Radiotherapy 45–50 Gy + boost concurrent with weekly cisplatin chemotherapy (40 mg/m2/week). Adjuvant hysterectomy allowed, but not recommended, in cases of histologically confirmed residual tumour.
Outcomes Primary endpoint
OS at 5 years
Secondary endpoints
OS
PFS
Toxicity
Quality of life
Notes Results
Median follow‐up was 8.2 years (95% CI 7.8 to 8.6) and similar between arms.
Total of 191 deaths (31%) occurred.
Age, stage and histological cell type were balanced between arms.
Protocol treatment was completed in 459 (74%) women (71% for NACT + surgery and 82% for concurrent chemotherapy).
In NACT + surgery arm, 238 (76%) women underwent surgery. Main reasons for not having surgery as per‐protocol were toxicity (25/74, 34%), progressive disease (18/74, 24%) and insufficient response to NACT (12/74, 16%).
198 SAEs occurred: 145 in the NACT + surgery arm vs 53 in the concurrent chemotherapy arm. Within the group of SAEs, there were 109 serious adverse reactions in the NACT + surgery arm and 35 in the concurrent chemotherapy arm. Nearly all were chemotherapy related.
Protocol treatment was discontinued in 41 women due to toxicity (6.5%). In the NACT + surgery arm, surgery in 23 women was abandoned due to NACT‐related toxicity. Most frequent reported were nausea and vomiting, infections, metabolism disturbance, and renal and urinary disorders. There were grade 3/4 complications related to surgery in the following number of women: 8 (3.3%) bleeding, 10 (4.2%) operative lesions to ureter or bladder, 3 (1.2%) fistula, 7 (2.9%) others (sepsis, urinary tract infection and wound dehiscence).
Additional radiotherapy given to 113 (36.3%) women in the NACT + surgery arm.
Additional surgery was performed in 9 (2.9%) women in the concurrent chemotherapy arm.
Short‐term severe adverse events (≥ grade 3) occurred more frequently in the NACT + surgery arm (35%) than in the concurrent chemotherapy arm (21%) (P < 0.001).
5‐year OS was 72% in the NACT + surgery arm and 76% in the concurrent chemotherapy arm (difference 4.0%, 95% CI –4% to 12%; HR 0.87, 95% CI 0.65 to 0.15; P = 0.332).

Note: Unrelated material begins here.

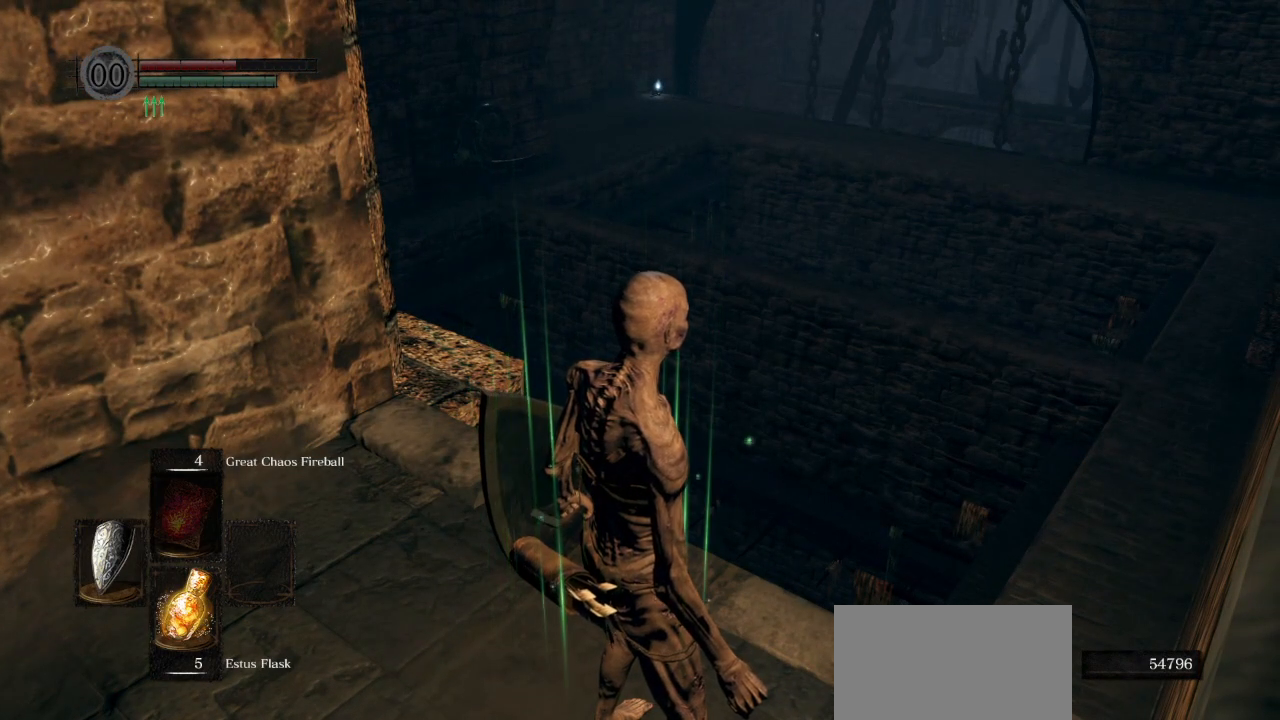
{"buttons": [], "left_stick": "center", "right_stick": "center", "events": []}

5‐year DFS in the NACT + surgery group was 56.9% compared with 65.6% in the CCRT arm, mostly for Stage IIB disease. However. the authors noted that the first imaging measurement occurred systematically earlier in the NACT + surgery arm than in the CCRT arm.
Conclusions: these preliminary results revealed no difference in 5‐year OS between NACT + surgery and CCRT, indicating that quality of life and long‐term toxicity are important to decide optimal treatment. Overall toxicity was acceptable, occurred more frequently in the NACT + surgery arm and was mainly related to NACT. The final results were expected by April 2019, including long‐term toxicity and treatment effect across prognostic factors.
Clinical trial information: NCT00039338.
Risk of bias
Bias Authors' judgement Support for judgement
Random sequence generation (selection bias) Unclear risk Not reported.
Allocation concealment (selection bias) Unclear risk Not reported.
Blinding of participants and personnel (performance bias)
All outcomes Unclear risk Blinding not possible but should not have introduced bias for objectives outcomes such as OS and PFS.
Blinding of outcome assessment (detection bias)
All outcomes Unclear risk Not reported.
Incomplete outcome data (attrition bias)
All outcomes Unclear risk Unclear.
Selective reporting (reporting bias) Unclear risk In abstract form only, so unclear.
Other bias Unclear risk Insufficient information to permit judgement.